◆ **What you need to do**:
Begin with the first line of the material and write out each line exactly, ending with the line that contains "right back paw: (180, 259)". Pictures are not part of the copy.
== Segment start ==
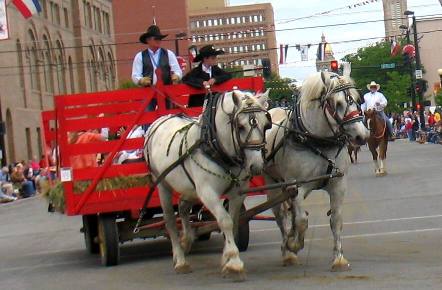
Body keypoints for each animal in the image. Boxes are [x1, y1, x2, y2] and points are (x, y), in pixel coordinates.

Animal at [145, 90, 270, 278]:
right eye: (240, 127)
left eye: (265, 125)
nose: (256, 166)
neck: (216, 145)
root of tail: (160, 120)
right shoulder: (207, 192)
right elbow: (225, 221)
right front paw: (234, 262)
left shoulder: (238, 192)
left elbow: (234, 221)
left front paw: (226, 257)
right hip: (162, 184)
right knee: (170, 220)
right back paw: (180, 259)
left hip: (189, 188)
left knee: (182, 207)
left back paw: (187, 240)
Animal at [264, 72, 368, 272]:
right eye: (338, 103)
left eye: (358, 99)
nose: (362, 136)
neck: (317, 140)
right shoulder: (296, 186)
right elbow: (302, 220)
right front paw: (294, 244)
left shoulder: (338, 185)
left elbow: (336, 220)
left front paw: (339, 259)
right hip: (273, 184)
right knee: (281, 216)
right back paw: (288, 251)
== Segment end ==
◆ **Output of the task**:
Body keypoints for each animal in the image. Boxes are [x1, y1, x2, y2] and points are (x, y), in pixel coordinates.

Animal at [145, 90, 270, 278]:
right eye: (240, 127)
left eye: (265, 125)
nose: (256, 166)
neck: (216, 145)
root of tail: (160, 120)
right shoulder: (207, 192)
right elbow: (225, 221)
right front paw: (234, 262)
left shoulder: (238, 192)
left elbow: (234, 221)
left front paw: (226, 257)
right hip: (162, 184)
right knee: (170, 220)
right back paw: (180, 259)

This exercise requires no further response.